696: Reading Szymborska at Friday Harbor

696: Reading Szymborska at Friday Harbor

696: Reading Szymborska at Friday Harbor

Transcript

I’m Ada Limón and this is The Slowdown.

I’m always fascinated by how poems can hit us in different ways at different times. The poem that I need often shows up just when I need it. And sometimes a poem that I thought I didn’t love, suddenly becomes my favorite. I remember being influenced by what others thought was cool to be reading in graduate school. It wasn’t cool to be reading Mary Oliver, but I loved Mary Oliver. I was a little embarrassed by how much I liked Frank O’Hara, when everyone thought I should be reading more Ashbery. And I wanted very much to like Ashbery, but I liked Lucille Clifton more and read her on the subway and then hid her in my backpack before our craft seminars on Milton and Merrill.

Now I don’t have those fears as much. And I give poems more of a chance. Things that were harder for me back then, I have more patience for now. This spring, some friends and I read Self-Portrait in a Convex Mirror by John Ashbery over Zoom, slowly, over many months. And you know what? I loved it. Reading it out loud, the patience everyone took with the sections. I was hooked.

That’s something I’ll always love about poetry, the more time you spend with it, the more it deepens your understanding and sometimes, your attachment to the work. As a younger adult, how was I supposed to comprehend those poems that were so steeped in political rage or historical trauma or the recognition of mortality? I didn’t know those subjects well enough to appreciate them. And now, I’m ready for those poems because I know those topics intimately.

But also, as I’ve aged, I have more time for tenderness, for the poems that are so earnest they melt your spine a little. I have decided that I am here in this world to be moved by love and to let myself be moved by beauty. I will defend an earnest poem, I will defend beauty. Life is short, let’s read beautiful things. Cry at the poem you once thought was silly. Let’s give ourselves permission to be less cool and more open to the opportunity of being changed by art.

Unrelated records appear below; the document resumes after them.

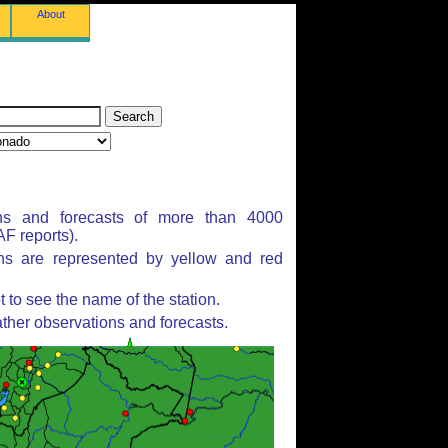
About
ns and forecasts of more than 4000
F reports).
ons are represented by yellow and red
to see the name of the station.
ther observations and forecasts.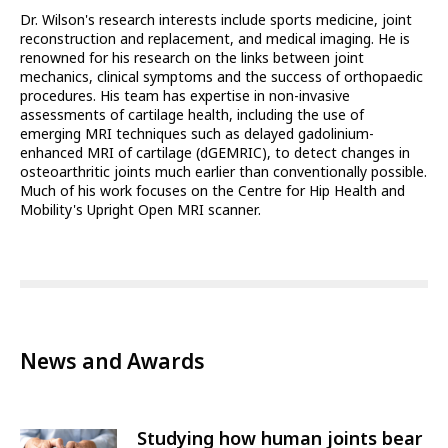
Dr. Wilson's research interests include sports medicine, joint
reconstruction and replacement, and medical imaging. He is
renowned for his research on the links between joint
mechanics, clinical symptoms and the success of orthopaedic
procedures. His team has expertise in non-invasive
assessments of cartilage health, including the use of
emerging MRI techniques such as delayed gadolinium-
enhanced MRI of cartilage (dGEMRIC), to detect changes in
osteoarthritic joints much earlier than conventionally possible.
Much of his work focuses on the Centre for Hip Health and
Mobility's Upright Open MRI scanner.
News and Awards
Studying how human joints bear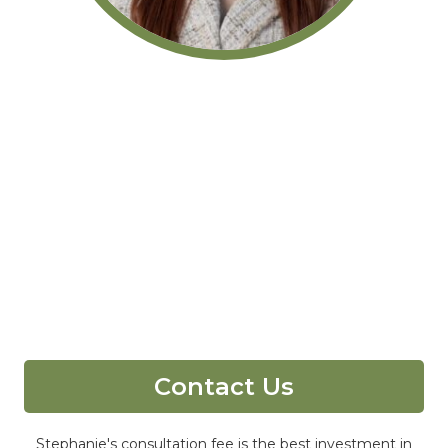
Contact Us
Stephanie's consultation fee is the best investment in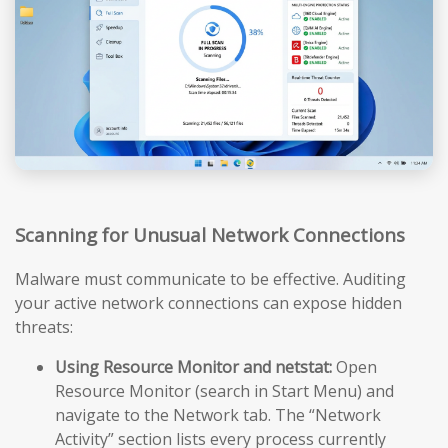
Scanning for Unusual Network Connections
Malware must communicate to be effective. Auditing
your active network connections can expose hidden
threats:
Using Resource Monitor and netstat:
Open
Resource Monitor (search in Start Menu) and
navigate to the Network tab. The “Network
Activity” section lists every process currently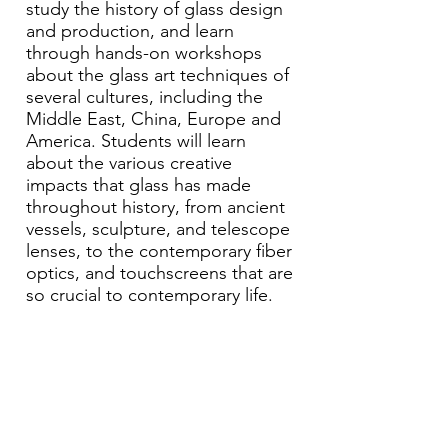
study the history of glass design
and production, and learn
through hands-on workshops
about the glass art techniques of
several cultures, including the
Middle East, China, Europe and
America. Students will learn
about the various creative
impacts that glass has made
throughout history, from ancient
vessels, sculpture, and telescope
lenses, to the contemporary fiber
optics, and touchscreens that are
so crucial to contemporary life.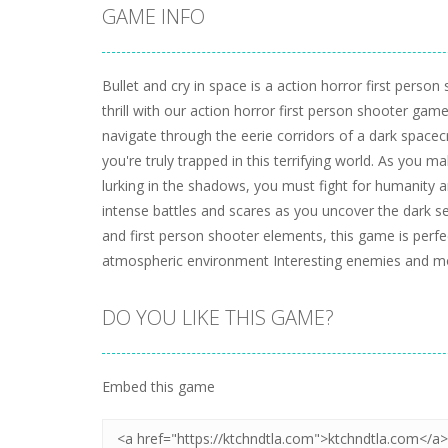
GAME INFO
Bullet and cry in space is a action horror first pers
thrill with our action horror first person shooter ga
navigate through the eerie corridors of a dark spacecra
you're truly trapped in this terrifying world. As you
lurking in the shadows, you must fight for humanity 
intense battles and scares as you uncover the dark se
and first person shooter elements, this game is perf
atmospheric environment Interesting enemies and mo
DO YOU LIKE THIS GAME?
Embed this game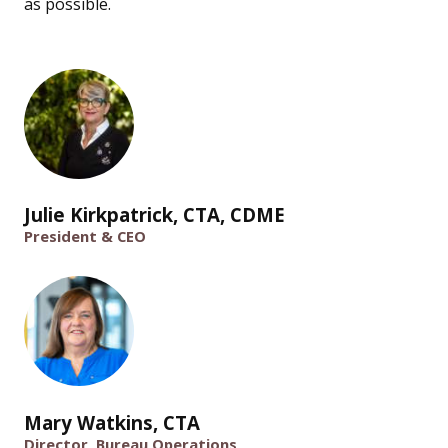
as possible.
Julie Kirkpatrick, CTA, CDME
President & CEO
Mary Watkins, CTA
Director, Bureau Operations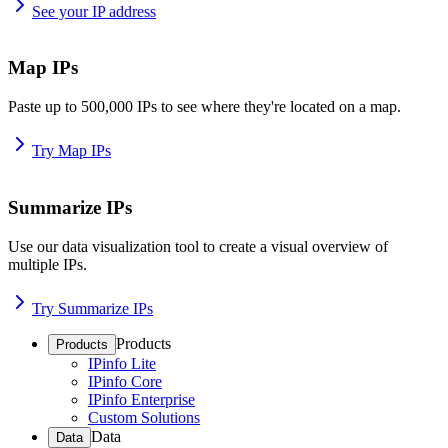
See your IP address
Map IPs
Paste up to 500,000 IPs to see where they're located on a map.
Try Map IPs
Summarize IPs
Use our data visualization tool to create a visual overview of
multiple IPs.
Try Summarize IPs
Products
Products
IPinfo Lite
IPinfo Core
IPinfo Enterprise
Custom Solutions
Data
Data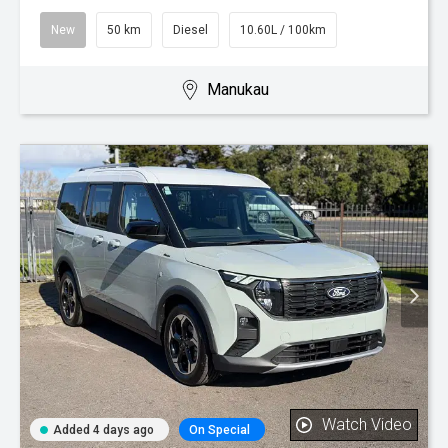
New
50 km
Diesel
10.60L / 100km
Manukau
Watch Video
Added 4 days ago
On Special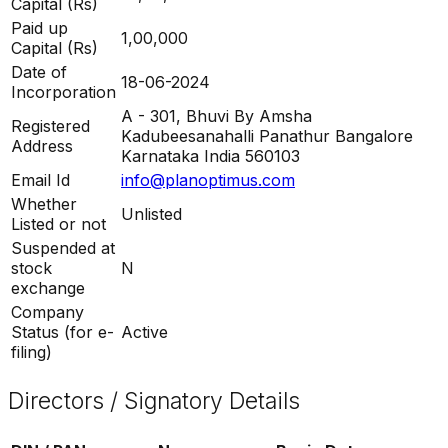
Capital (Rs)
Paid up
1,00,000
Capital (Rs)
Date of
18-06-2024
Incorporation
A - 301, Bhuvi By Amsha
Registered
Kadubeesanahalli Panathur Bangalore
Address
Karnataka India 560103
Email Id
info@planoptimus.com
Whether
Unlisted
Listed or not
Suspended at
stock
N
exchange
Company
Status (for e-
Active
filing)
Directors / Signatory Details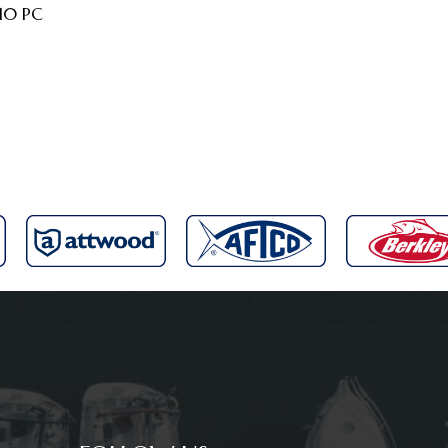
 10 PC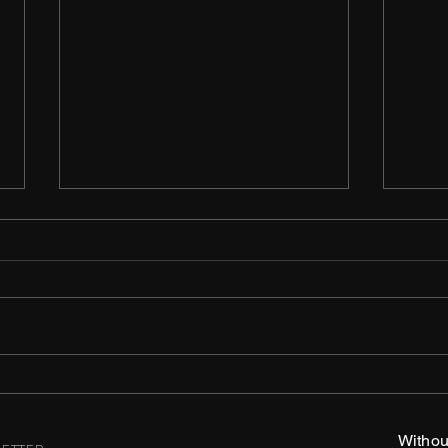
Ulti
The Line is Thin
Withou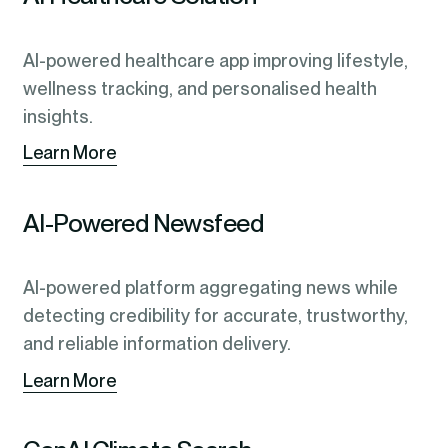
AI-powered healthcare app improving lifestyle,
wellness tracking, and personalised health
insights.
Learn More
AI-Powered Newsfeed
AI-powered platform aggregating news while
detecting credibility for accurate, trustworthy,
and reliable information delivery.
Learn More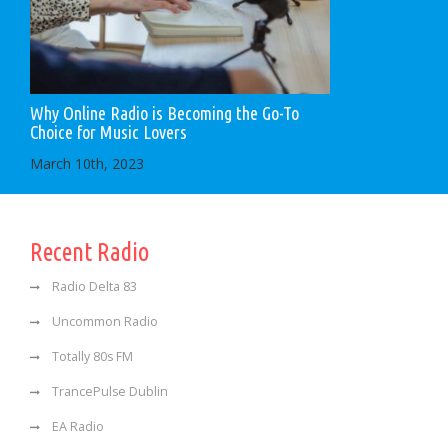
Why Online Radio is Becoming the Go-To
Choice for Music Lovers
March 10th, 2023
Recent Radio
Radio Delta 83
Uncommon Radio
Totally 80s FM
TrancePulse Dublin
EA Radio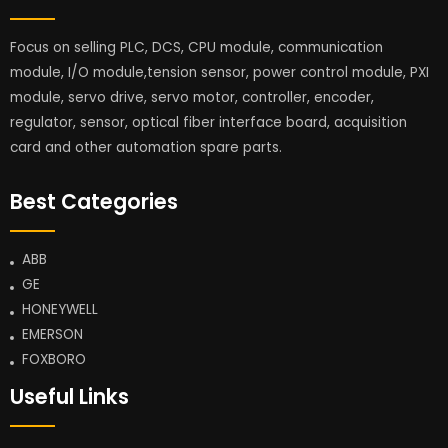
Focus on selling PLC, DCS, CPU module, communication
module, I/O module,tension sensor, power control module, PXI
module, servo drive, servo motor, controller, encoder,
regulator, sensor, optical fiber interface board, acquisition
card and other automation spare parts.
Best Categories
ABB
GE
HONEYWELL
EMERSON
FOXBORO
Useful Links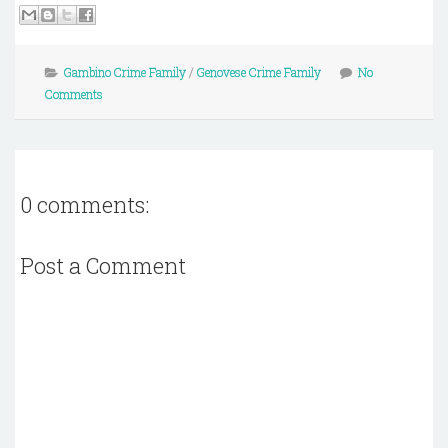
Gambino Crime Family
/
Genovese Crime Family
No
Comments
0 comments:
Post a Comment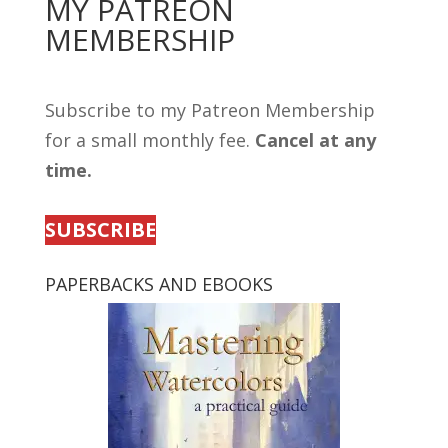
MY PATREON
MEMBERSHIP
Subscribe to my Patreon Membership
for a small monthly fee.
Cancel at any
time.
SUBSCRIBE
PAPERBACKS AND EBOOKS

Today’s poem honors how poems can change for you over the years, and how sometimes that change is just what we need.


Reading Szymborska at Friday Harbor
by Patrycja Humienik

                    after Aria Aber

Do I want more music from language?
Curled into myself against a floor-to-ceiling window,
I laugh about the Yeti poem, cry over her 1996 speech —
Whatever inspiration is, it’s born from a continuous
‘I don’t know.’ I read it in English.
In Polish school, I did not like her work.
I did not want to admit how much I don’t know.
How many fields of oil burning. The everlasting
snow, melting. I’m watching an eagle
perched for the hunt, white-headed metronome.
Rapt, still I ask for song. Unspooling
in sound. How can I trust myself
when I am so seduced by beauty?
Scenic lookout, hot women on instagram, denim
sky, muscle of petals. I am not singing,
says the eagle. A tired roar crowds my mouth.
When we drive down Sweet Pea Lane, Gabby says
so sweet it makes my teeth hurt. I write it down.

"Reading Szymborska at Friday Harbor" by Patrycja Humienik. Used by permission of the poet.